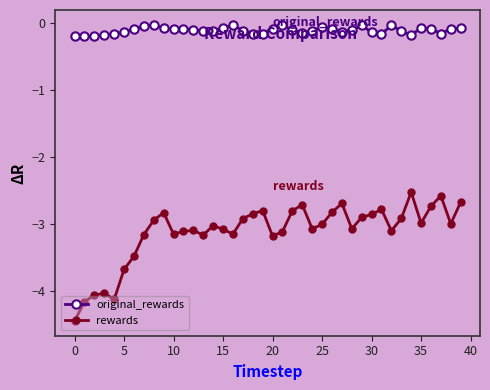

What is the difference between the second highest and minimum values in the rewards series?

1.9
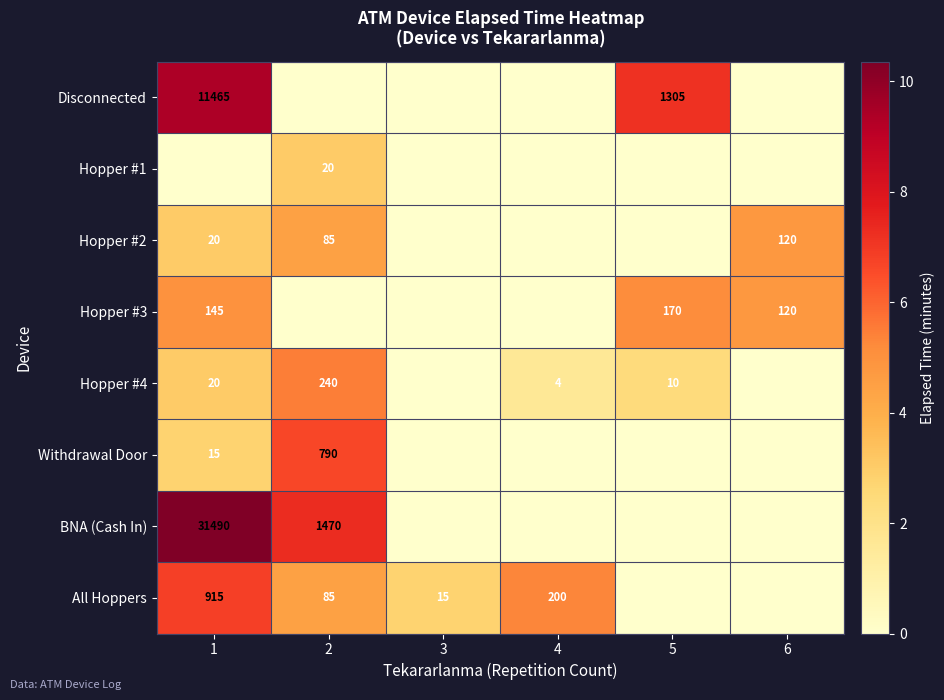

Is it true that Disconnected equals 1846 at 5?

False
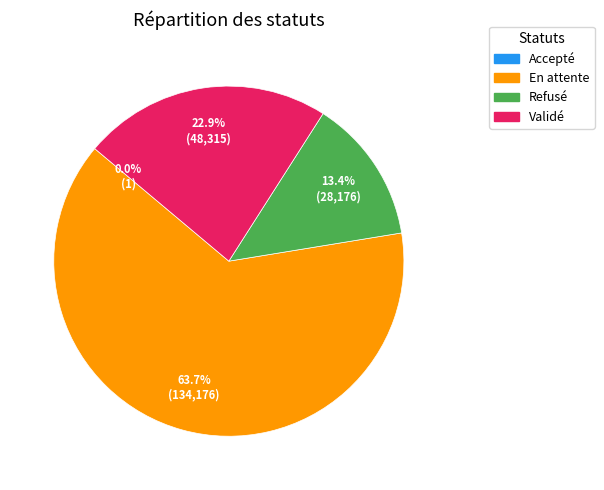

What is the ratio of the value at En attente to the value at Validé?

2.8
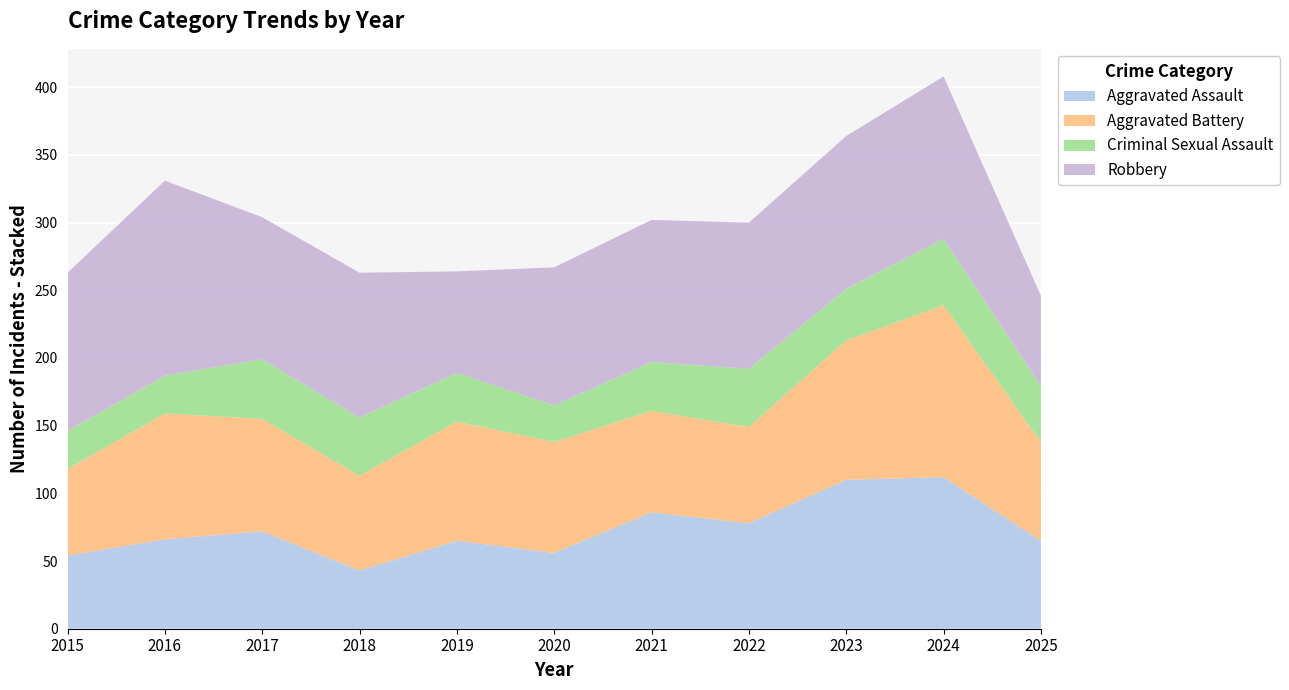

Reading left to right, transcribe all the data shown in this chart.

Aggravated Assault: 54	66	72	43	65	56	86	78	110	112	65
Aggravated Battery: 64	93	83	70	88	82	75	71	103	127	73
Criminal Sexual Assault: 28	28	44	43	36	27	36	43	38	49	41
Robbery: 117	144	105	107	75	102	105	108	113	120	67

------------

Reproduce the listing above verbatim, from the line containing "Is it true that" through the end of the listing, and omit the pictures.

# EXERCISE OUTPUT
Is it true that Disconnected equals 1846 at 5?

False

What is the ratio of the value at En attente to the value at Validé?

2.8

Reading left to right, transcribe all the data shown in this chart.

Aggravated Assault: 54	66	72	43	65	56	86	78	110	112	65
Aggravated Battery: 64	93	83	70	88	82	75	71	103	127	73
Criminal Sexual Assault: 28	28	44	43	36	27	36	43	38	49	41
Robbery: 117	144	105	107	75	102	105	108	113	120	67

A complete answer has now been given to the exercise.